In quale Paese vorrebbe vivere? Ho viaggiato tanto, sono stata in America, in Australia, in diverse parti del mondo ma vivrei solo in Italia, sicuramente a Cagliari.
Il suo scrittore preferito? Stephen King.
Il suo artista preferito? L’opera che più mi rappresenta è la Notte stellata di Van Gogh, ma amo profondamente Picasso e Guernica di cui ho in casa una riproduzione.
Se avesse potuto scegliere, quale sarebbe stato il suo nome di battesimo? Viola.
É credente? No.
Il personaggio storico che odia su tutti? Hitler.
L’impresa storica che ammira? La presa della Bastiglia.
Qual è il super potere che vorrebbe avere? Volare, per spostarmi velocemente da una parte all’altra.
Come si sente emotivamente? Sono molto contenta. In questo periodo dell’anno si intensifica l’attività divulgativa attraverso le serate. Il rapporto con gli spettatori mi riempie d’emozioni diverse, mi fa stare bene. È uno scambio bellissimo. Mi riempie di gioia leggere i loro post, i loro feed back sulla serata. A volte vengo contattata per delle serate private. Una ragazza mi ha ingaggiata per l’ottantesimo compleanno della nonna. Era un giorno speciale e la nonnina era appassionata di stelle, quindi i nipoti hanno pensato di organizzare un regalo particolare. Abbiamo cercato una location suggestiva, ho tenuto una lezione privata, con i miei strumenti, ho raccontato la mitologia legata alle costellazioni visibili quel giorno poi ho ricostruito le posizioni degli astri del giorno in cui la nonna era nata. Un altro evento emozionante è stato quando un ragazzo ha fatto la proposta di matrimonio alla sua fidanzata, durante uno dei miei spettacoli. Ancora, è impossibile non farsi travolgere dall’entusiasmo puro dei bambini quando ti abbracciano e ti ringraziano a fine spettacolo.
Crede negli oroscopi? Impossibile. C’è una differenza sostanziale tra l’Astronomia, che è una scienza e l’astrologia, che è una pseudoscienza. Spesso è ancora necessario puntualizzare che gli astri sono troppo lontani da noi per incidere sulle nostre esistenze. Forse la Luna potrebbe avere una qualche influenza, è molto più vicina, ma il resto dei pianeti si trovano a distanze siderali.
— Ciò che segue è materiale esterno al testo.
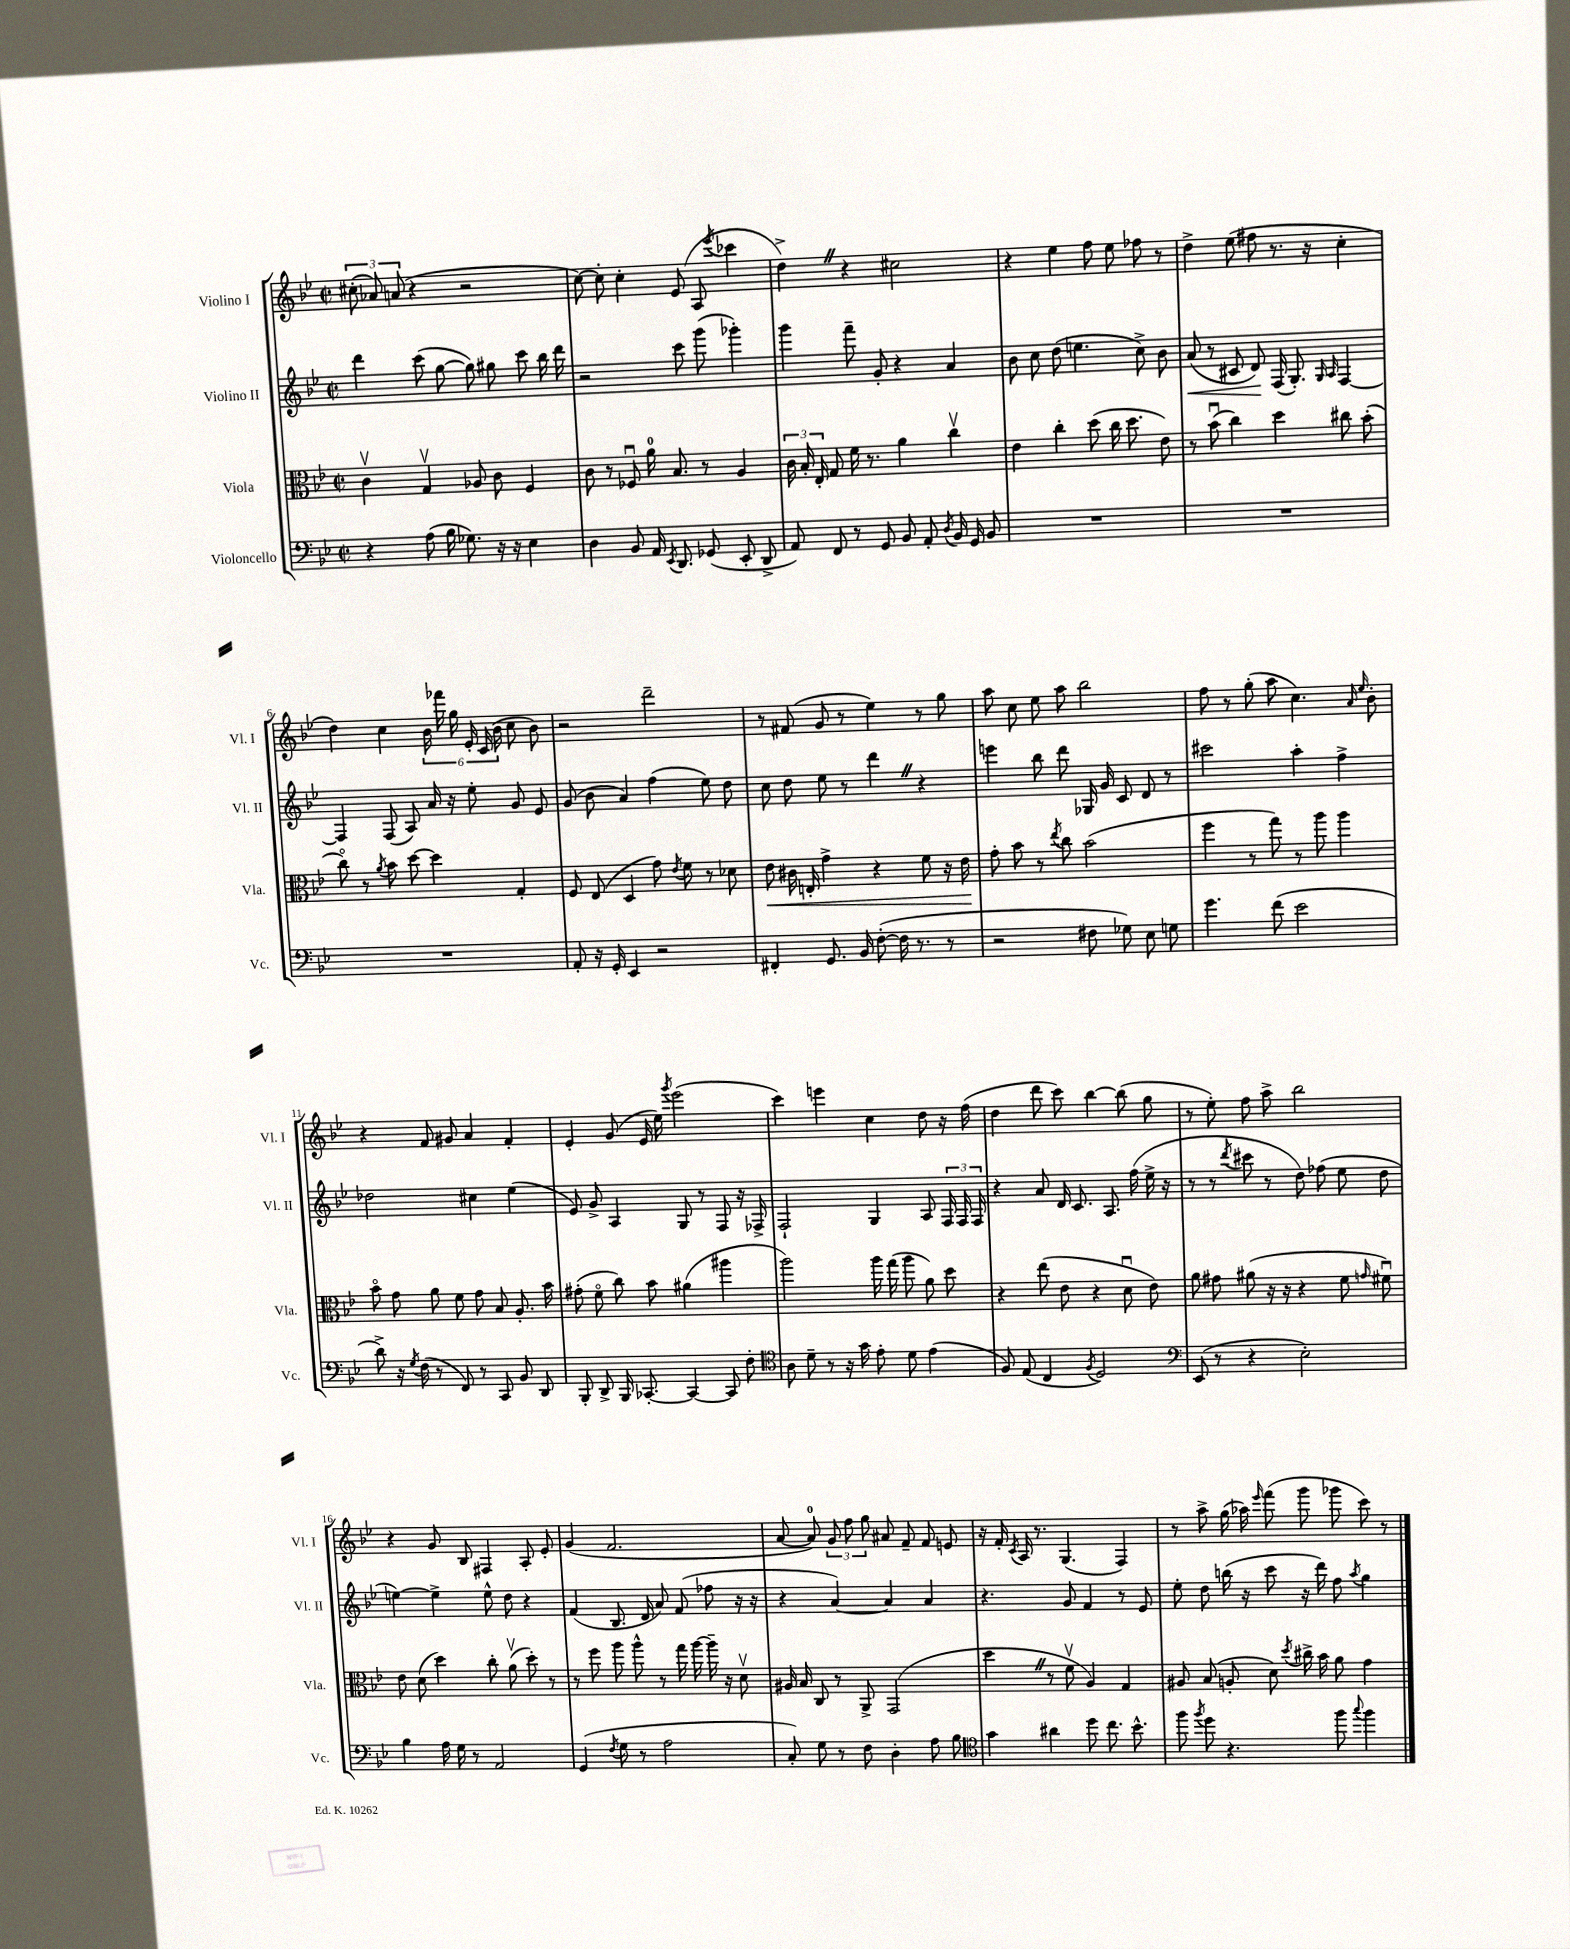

**kern	**kern	**kern	**kern
*staff4	*staff3	*staff2	*staff1
*clefF4	*clefC3	*clefG2	*clefG2
*k[b-e-]	*k[b-e-]	*k[b-e-]	*k[b-e-]
*M2/2	*M2/2	*M2/2	*M2/2
*met(c|)	*met(c|)	*met(c|)	*met(c|)
4r	4cv\	4ddd\	(12cc#'\
.	.	.	12a-/)
.	.	.	(12a/
(8A\	4Gv/	(8ccc\	4r
16B-\	.	[8gg\	.
8.G-\)	.	.	.
.	8A-/	8gg\])	2r
16r	8c\	8gg#\	.
16r	.	.	.
4E-\	4F/	8ccc\	.
.	.	16bb-\	.
.	.	16ddd\	.
=	=	=	=
4D\	8c\	2r	[8cc\)
.	8r	.	8cc'\]
8BB-/	8F-u/	.	4cc'\
16AA/	16a\	.	.
8qEE-/	.	.	.
8.DD/	8.B-/	.	.
.	.	8ccc\	(8e-/
(8GG-/	8r	(8ggg\	8A/
.	.	.	8qeee-/
8EE-'/	4A/	4ggg-'\)	4ccc-\
8DD^/	.	.	.
=	=	=	=
8AA/)	24c\	4ggg\	4dd^\)
.	24B-'/	.	.
.	24E-'/	.	.
8FF/	8G/	.	.
8r	16f\	8fff~\	4r
.	8.r	.	.
8GG/	.	8g'/	.
8BB-/	4a\	4r	2cc#\
8AA'/	.	.	.
8qD/	.	.	.
16BB-/	4ccv\	4a/	.
16GG/	.	.	.
8BB-/	.	.	.
=	=	=	=
1r	4e-\	8b-\	4r
.	.	8cc\	.
.	4cc'\	(8dd\	4ee-\
.	.	4.ee\	.
.	(8dd\	.	8ff\
.	16cc\	.	8ee-\
.	8.dd\	.	.
.	.	8cc^\)	8ff-\
.	8e-\)	8b-\	8r
=	=	=	=
1r	8r	(8a/	4dd^\
.	(8b-u\	8r	.
.	4cc\)	8c#/	(8ee-\
.	.	8d/)	8ff#\
.	4dd\	(16F/	8.r
.	.	8.G'/)	.
.	.	.	16r
.	.	16qqG/	.
.	.	16qqA/	.
.	8cc#\	[4F/	4cc'\
.	(8b-'\	.	.
=	=	=	=
1r	8cco\)	4F/]	4dd\)
.	8r	.	.
.	8qa/	.	.
.	8b-\	(8F/	4cc\
.	[8dd\	8A/)	.
.	4dd\]	16a/	24b-\
.	.	.	24fff-\
.	.	16r	.
.	.	.	24gg\
.	.	8ee-'\	24e-'/
.	.	.	(24c/
.	.	.	24b-\
.	4G'/	8g/	8cc\
.	.	8e-/	8b-\)
=	=	=	=
8AA'/	8F/	(8g/	2r
16r	(8E-/	8b-\	.
16GG'/	.	.	.
4EE-/	4D/	4a/)	.
2r	8g\)	(4ff\	2ddd~\
.	8qe-/	.	.
.	8f\	.	.
.	8r	8ee-\)	.
.	8d-\	8dd\	.
=	=	=	=
4FF#'/	8e-\	8cc\	8r
.	16c#\	8dd\	(8f#/
.	16E'/	.	.
8.GG/	4g^\	8ee-\	8g/
.	.	8r	8r
16BB-/	.	.	.
([8F'\	4r	4ddd\	4ee-\)
16F\]	.	.	.
8.r	.	.	.
.	8f\	4r	8r
8r	16r	.	8gg\
.	16e-\	.	.
=	=	=	=
2r	8g'\	4eee\	8aa\
.	8b-\	.	8cc\
.	8r	8bb-\	8ee-\
.	8qee-/	.	.
.	8cc\	8ddd\	8aa\
8F#\	(2b-\	16G-/	2bb-\
.	.	16g/	.
8G-\)	.	8c/	.
8E-\	.	8d/	.
8G\	.	8r	.
=	=	=	=
4.g\	4ff\	2ccc#\	8ff\
.	.	.	8r
.	8r	.	(8gg'\
(8f\	8gg\)	.	8aa\
2e-\	8r	4aa'\	4.cc\)
.	8aa\	.	.
.	4aa\	4ff^\	.
.	.	.	16qqa/
.	.	.	16qqee-/
.	.	.	8b-'\
=	=	=	=
8d^\)	8b-o\	2dd-\	4r
16r	8g\	.	.
8qG/	.	.	.
(16F\	.	.	.
8r	8a\	.	8f/
8FF/)	8f\	.	8g#/
8r	8g\	4cc#\	4a/
8CC/	8B-/	.	.
8BB-/	8.A'/	(4ee-\	4f'/
8DD/	.	.	.
.	16b-\	.	.
=	=	=	=
8BBB-'/	(8g#'\	8e-/)	4e-'/
8DD^/	8fo\	8g^/	.
16BBB-/	8cc\)	4A/	(8g/
[8.CC-'/	.	.	.
.	8b-\	.	16e-/
.	.	.	16ee-\)
.	.	.	8qggg/
4CC-/_	(4a#\	8G/	(2eee-\
.	.	8r	.
8CC-/]	4aa#\	8F/	.
8F'\	.	16r	.
.	.	16F-^/	.
=	=	=	=
*clefC4	*	*	*
8A\	2aa\)	2F`/	4ccc\)
8d~\	.	.	.
8r	.	.	4eee\
16r	.	.	.
16g\	.	.	.
8e-'\	16aa\	4G/	4cc\
.	(16gg\	.	.
8d\	8aa\	.	.
(4e-\	8a\)	8A/	8dd\
.	8dd\	24F/	16r
.	.	24F/	.
.	.	.	(16ff\
.	.	24F/	.
=	=	=	=
8F/)	4r	4r	4dd\
(8E-/	.	.	.
4C/	(8ee-\	8a/	8ddd\
.	8e-\	16d/	8ccc\)
.	.	8.c/	.
8qF/	.	.	.
2D/)	4r	.	[4bb-\
.	.	8.A/	.
.	8du\	.	(8bb-\]
.	.	(16ff\	.
.	8e-\)	16ee-^\	8gg\
.	.	16r	.
=	=	=	=
*clefF4	*	*	*
(8EE-/	8a\	8r	8r
8r	8g#\	8r	8ee-'\)
.	.	8qddd/	.
4r	(8a#\	8ccc#\	8ff\
.	16r	8r	8aa^\
.	16r	.	.
2E-'\)	4r	8dd\)	2bb-\
.	.	(8ff-\	.
.	8f\	8ee-\	.
.	16qqg/	.	.
.	8f#u\)	8dd\	.
=	=	=	=
4B-\	8e-\	[4ee\)	4r
.	(8d\	.	.
16A\	4dd\)	4ee^\]	8g/
16G\	.	.	.
8r	.	.	8B-/
2AA/	8cc'\	8ee^^\	4F#/
.	(8av\	8dd\	.
.	8dd'\)	4r	8A'/
.	8r	.	8e-'/
=	=	=	=
(4GG/	8r	(4f/	(4g/
.	8ff\	.	.
8qF/	.	.	.
8G\	8aa\	8.B-/	2.f/
8r	8aa^^\	.	.
.	.	16d/	.
2A\	8r	8a/)	.
.	16gg\	(8f/	.
.	[16aa\	.	.
.	16aa~\]	8ff-\	.
.	16r	.	.
.	8dv\	16r	.
.	.	16r	.
=	=	=	=
8C'/)	16A#/	4r	[8a/
.	16B-/	.	.
8G\	8C/	.	8a/])
8r	8r	[4a/)	12g/
.	.	.	12ff\
8F\	8AA^/	.	.
.	.	.	12gg\
4D'\	(2GG/	4a/]	8a#/
.	.	.	8f~/
8A\	.	4a/	8f/
8B-\	.	.	8e/
=	=	=	=
*clefC4	*	*	*
4g\	4dd\	4.r	16r
.	.	.	16f'/
.	.	.	8qc/
.	.	.	16A/
.	.	.	8.r
4a#\	8r	.	.
.	8fv\	8g/	(4.G/
8dd\	4A/)	4f/	.
8.cc\	.	.	.
.	4G/	8r	4F/)
8.b-^^\	.	.	.
.	.	8e-/	.
=	=	=	=
8ff\	8A#/	8ee-'\	8r
8qff/	.	.	.
8dd\	(8B-/	8dd\	8aa^\
4.r	8A'/	(16bb\	(16gg\
.	.	16r	16aa-\)
.	.	.	16qqeee-/
.	8d\)	8ccc\	(8fff\
.	8qdd/	.	.
.	16cc#^\	16r	8ggg\
.	16b-\	16ddd\)	.
8ff\	8a\	8ff\	8ggg-\
8qqgg/	.	8qaa/	.
4ff\	4g\	4gg\	8ccc\)
.	.	.	8r
==	==	==	==
*-	*-	*-	*-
Che parere ha del CICAP e dell’opera di demistificazione e debunking contro le affermazioni antiscientifiche di maghi e astrologi? É curioso osservare il fenomeno paradossale e sconosciuto per il quale ci stiamo evolvendo sul piano scientifico e tecnologico e allo stesso tempo riescano a prosperare figure come i terrapiattisti, chi pensa di vedere gli alieni. È probabile ci siano altre forme di vita oltre noi. La Terra si è formata solo quattro miliardi di anni fa e l’Universo nove miliardi di anni prima, non è assurdo immaginare che ci sia stato qualcosa prima di noi, ma le teorie fantasiose non hanno mai alcun riscontro scientifico. L’involuzione è data dalla mancanza totale di documentazione, di informazione, la gente tende a credere alle tesi più suggestive ma poi non si preoccupa di verificare. Anche la Scuola non aiuta in questo senso: prima la Geografia astronomica si studiava in V liceo scientifico, oggi in I e si chiama Scienza della Terra, ma un ragazzo a tredici-quattordici anni non ha ancora una formazione che gli consenta di approfondire pertinentemente certi aspetti della realtà scientifica. Ben vengano dunque le serate divulgative e chi fa opera di demistificazione.
Qual è il suo motto? Chi fa da sé fa per tre.